If you were coming from a Gen-F GTS with its LSA, you’ll find the LT4’s character quite familiar. Both engines have a lot of loud supercharger whine at any speed and load, but pin the throttle and an angry exhaust note somewhat fights for your attention with an unappealing hoarse, whooshing induction noise. This is true of the ZL1’s LT4 – for noise, it’s not as satisfying as the meaty, snarling, very V8 notes we enjoyed from the LS9, Gen-F2 LSAs and even the atmo LS3 in the VF II SS. Basically, we thought the ZL1 would sound a lot meaner.
Instead it’s the handling that far surpasses expectations. Having only experienced 2SS Camaros with fixed dampers (very much nothing special), the Magnetic Ride Control in the ZL1 is game-changing, offering outstanding ride quality, mid-corner compliance and giving you confidence to exploit the huge lateral grip of those tyres. Unexpectedly on a twisty road the ZL1 experience is mostly about daring to carry more and more speed into corners – and you can carry a lot.
Acceleration is also unbelievably strong but maybe we’ve driven too many supercars lately because it isn’t as dizzying as we thought 477kW would feel. The linear supercharged power delivery does hide the rampaging nature of the acceleration somewhat; the performance numbers will tell all, when we can get them.
The brakes are also outstanding. Meanwhile the 10-speed is pretty good but its surprisingly tall gearing such that it may as well be a six-speed auto with four overdrives (you never really get beyond fifth gear).
A tyre-frying, mega-mumbo muscle car still lives within the ZL1, buried under layers of electronics. It hasn’t forgotten its roots. But mostly, we’re surprised how the vibes of the ZL1 are very much more fast, mature, Euro-wannabe grand tourer than menacing, animalistic American muscle car. Whether this is a good or a bad thing will depend on what you want.

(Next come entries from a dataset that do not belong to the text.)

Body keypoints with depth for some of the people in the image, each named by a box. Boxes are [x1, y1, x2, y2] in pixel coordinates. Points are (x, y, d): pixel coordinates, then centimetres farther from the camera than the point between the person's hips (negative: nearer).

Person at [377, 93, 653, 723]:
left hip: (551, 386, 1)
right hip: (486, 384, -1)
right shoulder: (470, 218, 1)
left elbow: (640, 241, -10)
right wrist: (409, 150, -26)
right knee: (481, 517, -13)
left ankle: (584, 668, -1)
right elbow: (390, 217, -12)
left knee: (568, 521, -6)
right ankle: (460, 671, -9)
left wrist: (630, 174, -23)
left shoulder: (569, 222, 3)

The price is the real tricky one with the ZL1. In isolation it’s a great car and clearly HSV has been emboldened by the sell-out success of the $170K W1. At $160K the ZL1 is a hard sell beside similar-priced and very, very accomplished German rivals (of which there are many). Like the W1 though, it’s probable that HSV is betting those who want a ZL1, are unlikely to want or have tried anything else.

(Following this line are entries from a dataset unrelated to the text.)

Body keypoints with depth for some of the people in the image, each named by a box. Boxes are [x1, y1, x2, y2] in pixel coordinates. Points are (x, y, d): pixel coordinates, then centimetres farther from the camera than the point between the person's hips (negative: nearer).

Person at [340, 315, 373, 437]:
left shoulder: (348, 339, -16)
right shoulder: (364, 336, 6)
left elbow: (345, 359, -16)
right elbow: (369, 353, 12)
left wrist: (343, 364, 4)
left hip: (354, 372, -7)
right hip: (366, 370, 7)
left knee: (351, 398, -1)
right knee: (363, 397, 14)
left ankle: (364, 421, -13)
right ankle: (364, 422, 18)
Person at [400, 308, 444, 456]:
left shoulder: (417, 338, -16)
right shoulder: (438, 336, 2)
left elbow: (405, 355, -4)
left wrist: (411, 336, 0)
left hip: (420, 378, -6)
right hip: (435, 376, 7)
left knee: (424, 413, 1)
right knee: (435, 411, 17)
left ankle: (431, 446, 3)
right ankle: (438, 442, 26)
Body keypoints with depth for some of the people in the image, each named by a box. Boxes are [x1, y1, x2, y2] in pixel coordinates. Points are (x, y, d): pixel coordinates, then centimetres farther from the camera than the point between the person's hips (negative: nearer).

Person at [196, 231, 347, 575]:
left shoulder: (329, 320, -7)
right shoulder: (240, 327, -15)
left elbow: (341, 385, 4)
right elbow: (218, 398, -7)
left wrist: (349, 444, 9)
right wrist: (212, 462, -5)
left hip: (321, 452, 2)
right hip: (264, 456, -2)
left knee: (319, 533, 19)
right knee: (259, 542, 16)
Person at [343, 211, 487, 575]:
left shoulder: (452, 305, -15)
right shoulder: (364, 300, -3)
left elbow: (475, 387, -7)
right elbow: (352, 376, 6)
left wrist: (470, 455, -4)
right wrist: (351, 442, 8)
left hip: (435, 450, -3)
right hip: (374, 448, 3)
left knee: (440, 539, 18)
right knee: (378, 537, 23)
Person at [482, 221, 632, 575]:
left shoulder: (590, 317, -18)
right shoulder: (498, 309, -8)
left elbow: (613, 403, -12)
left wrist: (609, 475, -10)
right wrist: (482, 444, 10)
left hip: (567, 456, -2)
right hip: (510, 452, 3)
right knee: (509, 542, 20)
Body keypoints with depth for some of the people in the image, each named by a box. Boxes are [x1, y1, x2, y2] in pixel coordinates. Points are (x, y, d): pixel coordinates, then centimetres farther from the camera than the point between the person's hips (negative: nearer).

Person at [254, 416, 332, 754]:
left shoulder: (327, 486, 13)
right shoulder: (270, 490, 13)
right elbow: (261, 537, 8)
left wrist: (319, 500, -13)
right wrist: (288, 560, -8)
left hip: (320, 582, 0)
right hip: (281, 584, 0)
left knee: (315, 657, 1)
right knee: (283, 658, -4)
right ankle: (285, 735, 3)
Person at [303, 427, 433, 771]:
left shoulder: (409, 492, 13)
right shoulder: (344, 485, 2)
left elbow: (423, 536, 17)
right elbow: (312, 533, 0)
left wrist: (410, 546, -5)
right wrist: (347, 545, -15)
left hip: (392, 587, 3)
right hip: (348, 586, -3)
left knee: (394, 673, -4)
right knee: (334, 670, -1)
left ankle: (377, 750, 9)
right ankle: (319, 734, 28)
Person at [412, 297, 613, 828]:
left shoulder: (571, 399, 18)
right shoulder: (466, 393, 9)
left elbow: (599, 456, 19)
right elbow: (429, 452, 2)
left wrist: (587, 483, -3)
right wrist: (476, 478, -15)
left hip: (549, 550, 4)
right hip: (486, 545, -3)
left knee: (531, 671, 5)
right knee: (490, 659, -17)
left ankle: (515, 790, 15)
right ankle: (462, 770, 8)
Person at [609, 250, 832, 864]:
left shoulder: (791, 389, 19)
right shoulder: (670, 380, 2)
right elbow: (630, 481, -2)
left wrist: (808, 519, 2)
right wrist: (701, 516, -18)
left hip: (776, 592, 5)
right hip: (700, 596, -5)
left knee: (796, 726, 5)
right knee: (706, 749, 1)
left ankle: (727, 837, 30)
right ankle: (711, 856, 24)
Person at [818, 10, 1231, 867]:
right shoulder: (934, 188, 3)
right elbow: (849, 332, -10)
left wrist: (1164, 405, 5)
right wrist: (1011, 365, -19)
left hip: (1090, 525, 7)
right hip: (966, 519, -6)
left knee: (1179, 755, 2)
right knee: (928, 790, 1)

All about the drive on MOTOR car reviews
2019 CHEVROLET CAMARO ZL1 SPECS
Engine: 6162cc V8, OHV, 16v, supercharged
Power: 477kW @ 6400rpm
Torque: 881Nm @ 3600rpm
0-100km/h: 4.2sec (est)
Like: Don’t-mess-with-me styling; outstanding ride/handling balance; epic grip and grunt
Dislike: Bold pricing; interior feels a bit $80K; could sound ‘meaner’; trying to be too nice?
Rating: 4 out of 5 stars
Mercedes-AMG C63 S Coupe
4.0-litre twin-turbo V8, RWD, 375kW/700Nm, 0-100km/h 3.9sec, 1725kg, $163,200
With its thuggish styling, lawless disdain for rear tyres and burbly, snarling V8, the C63 S Coupe is more of a muscle car than the ZL1. Big call. Sharper handling and nicer interior, too.